The first #TOMtech in 2016 was a three -week foray exploring the possibilities that new technology offers live performers. Now #TOMtech is an umbrella for a host of events, workshops, conferences and performances throughout the year.
The Old Market also prides itself on being a true community venue so part of TOMtech’s goal was to expand theatre’s reach to new audiences as well as encourage local theatre-makers and technologists to converse, collaborate and explore.
We tend to see arts – and perhaps performing arts in particular – as a world apart from technology. But that’s ignoring a fundamental truth about theatre; it has always needed technology. How else do we light the stage, play the music or enable the gently-spoken to project their voices right to the back of a packed theatre space?
This year’s #TOMtech kicked off with Habitats – with VR pioneers Marshmallow Laser Feast taking over the whole of the Main Space with a harmonic, digital laser forest and two eco-themed Virtual Reality experiences. It was a dramatic start – with hundreds of people getting the chance to don headsets and soar to the top of a giant sequoia tree in Treehugger, or flit, leap and buzz around the forest floor via In the Eyes of the Animal.
Next up was Curious Directive’s pioneering piece of theatre, Frogman. This was perhaps my favourite performance work during the entire #TOMtech Autumn run. Director Jack Lowe has harnessed VR technology to tell a moving and suspenseful coming-of-age story set in Australia. The present day was told with a live performance by the brilliant Tessa Parr. She played Meera, a young woman being interviewed as part of a reopened investigation into the disappearance of a childhood friend some ten years earlier. All the flashback scenes were told through Virtual Reality, with the audience obediently donning headsets as required. As the story deftly took us back and forth, from present to past and back again, the Virtual Reality became our window into Meera’s remembered teenage world.
Another pioneering (and very different) VR work was Whist from Ashford-based dance company AΦE. Whist was a journey into the unconscious with a series of filmed episodes based on real-life Signmund Freud case studies. With 76 different ways to experience the narrative, Whist merged dynamic dance, Virtual Reality and Augmented Reality in an innovative and sometimes disturbing experience.
Half way through the #TOMtech run came the show-off flagship “VRLab”. This was a such a sell-out hit last year that this year’s programme was vastly expanded. Young and old alike came and sampled such varied delights as Google Earth VR, Spacewalk, VR art galleries, TiltBrush 3D painting, AR trips round the body, life as a baby, the 1916 Easter Uprising in Dublin, the bonkers Loco Dojogame and much, much more.

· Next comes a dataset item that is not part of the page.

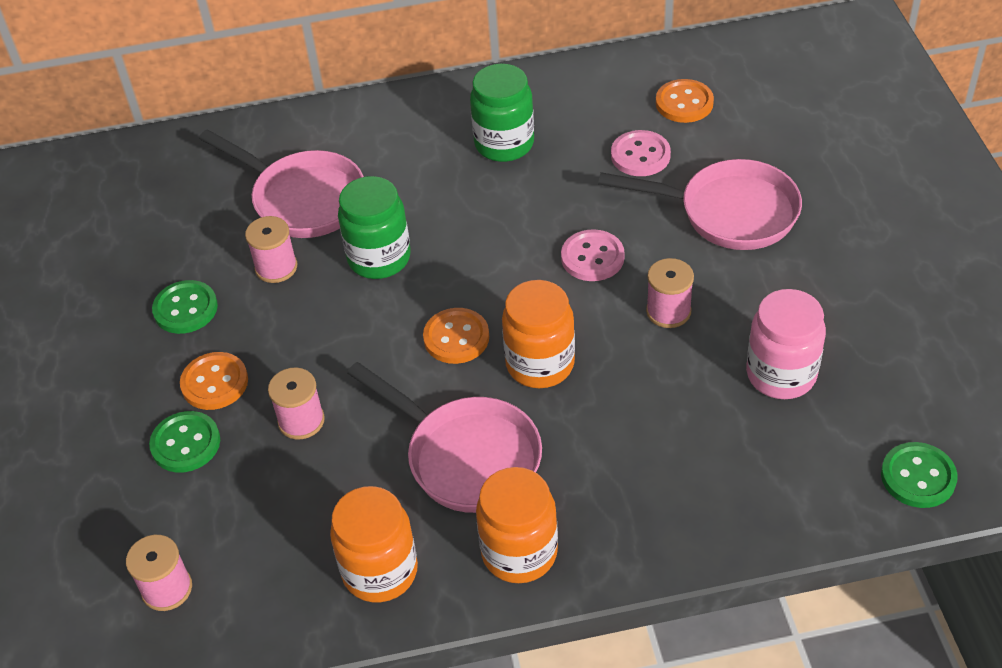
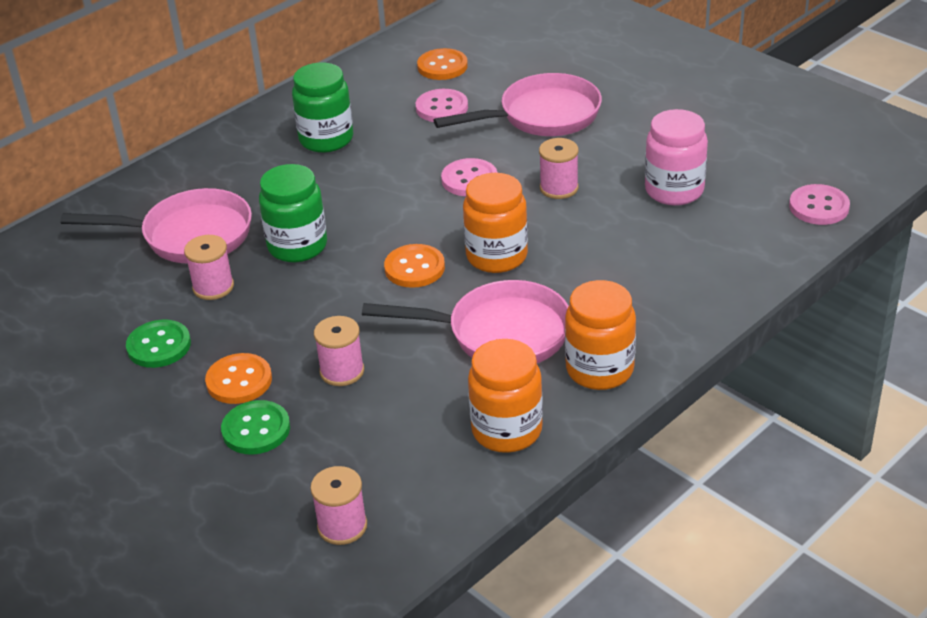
camera: 35 degrees left, 10 degrees down
green button [881,442,958,508] -> pink button [789,184,850,225]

I fully exploited my “chief twitter” access-all-areas pass and went five times, jumping into as many different experiences as I could.
TOMtech is the brainchild of tech-loving arts programmer James Turnbull and this year he went full hog with six weeks of productions, performances, conferences, talks and workshops which put technologies such as Virtual and Augmented Reality firmly in the public eye.
He said: “Last year was a bit of a trial run but lots of events sold out so we really went for it this year. On the VR side, we had around 5,500 tickets on offer this year and I’m pleased (and somewhat relieved) to say that we nearly sold out again. TOMtech is now one of the biggest tech-oriented arts programmes in the UK and I’m hoping that the work we’re doing will encourage even more theatre-makers and artists to explore what technology has to offer. Certainly we have achieved one of our main aims which is to get new people through the doors. That includes youngsters who wouldn’t normally dream of going to a theatre, and older people who wouldn’t normally believe they could have an enjoyable evening in a headset!
“The Autumn run is now done and dusted but we’re going to be hosting a lot more TOMtech events throughout the coming year. We want to keep up the momentum and we also have the security of knowing that audiences really appreciate what we are doing, and have a thirst for exciting and innovative productions.”